最近クマによる被害をたくさん目にします。
 人が襲われ亡くなることもあったりして、猟銃による駆除も行われたりします。
 あべ弘士さんの『ひぐま』という絵本には、
 ひぐまをもっと知るための、「ひぐましつもん箱」という挟みこみリーフレットがついていて、
 その中にこんな一文があります。
 「母子グマや若いクマは町の近くにやってきて、ときどき事故になったりします。
 クマにとっても、人間にとってもむずかしい問題です。
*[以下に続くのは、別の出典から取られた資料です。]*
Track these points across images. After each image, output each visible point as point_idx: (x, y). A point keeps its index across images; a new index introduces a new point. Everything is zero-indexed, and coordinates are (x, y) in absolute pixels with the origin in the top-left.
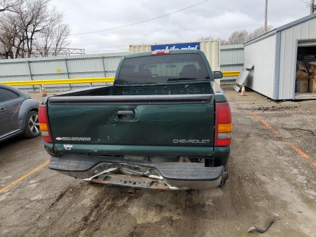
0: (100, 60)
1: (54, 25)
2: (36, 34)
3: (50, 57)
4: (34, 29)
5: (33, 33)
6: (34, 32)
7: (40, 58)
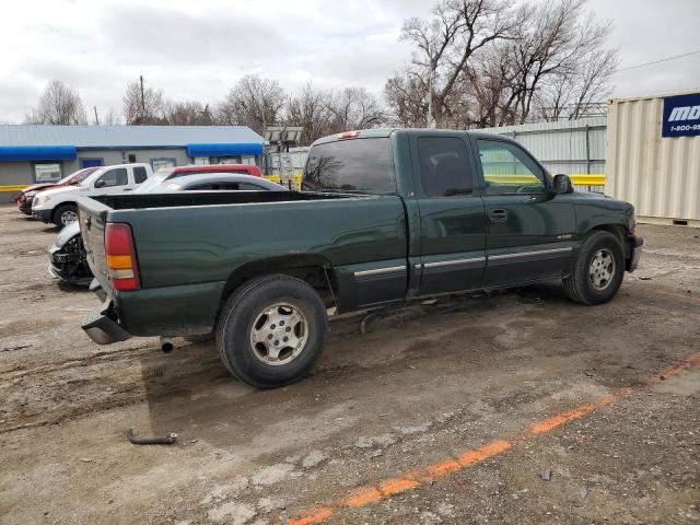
0: (581, 133)
1: (583, 54)
2: (544, 78)
3: (563, 123)
4: (541, 68)
5: (537, 78)
6: (539, 73)
7: (544, 125)
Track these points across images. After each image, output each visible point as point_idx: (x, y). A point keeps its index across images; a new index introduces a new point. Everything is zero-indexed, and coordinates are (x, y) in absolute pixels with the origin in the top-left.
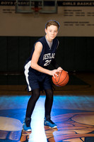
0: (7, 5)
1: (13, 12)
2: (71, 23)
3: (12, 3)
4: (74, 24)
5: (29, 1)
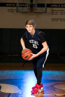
0: (11, 6)
1: (15, 11)
3: (14, 5)
4: (59, 20)
5: (26, 4)
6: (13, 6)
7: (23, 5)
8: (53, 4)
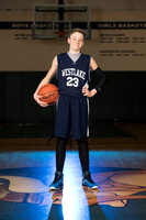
0: (21, 28)
1: (30, 37)
2: (110, 53)
3: (27, 26)
4: (115, 54)
5: (50, 23)
6: (24, 28)
7: (44, 26)
8: (102, 23)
」
 クマの生態をよく知ることも、「むずかしい問題」を解決する糸口になるように思います。
 あべさんの絵本『ひぐま』は、北海道に生育するひぐまの、
 秋から冬にかけての母グマの様子を描いた作品です。
 母グマは秋になるといっぱい栄養を摂って冬眠にはいります。
 何故栄養をたくさん摂るかというと、冬眠中に出産し、穴倉の中で小さい子グマを育てるからです。
 静かな冬の、暗い穴倉で母グマと子グマの会話のなんと微笑ましいことか。
 春を待ちわびる気持ちが伝わってきます。
 そして、春。
 子グマたちが初めて目にする地上の世界の、なんていう美しさでしょう。
 やはりこういう絵本を読んでみると、
 人間とクマの関係が「むずかしい問題」であればこそ、
 なんとかそれを解決できることを願うしかありません。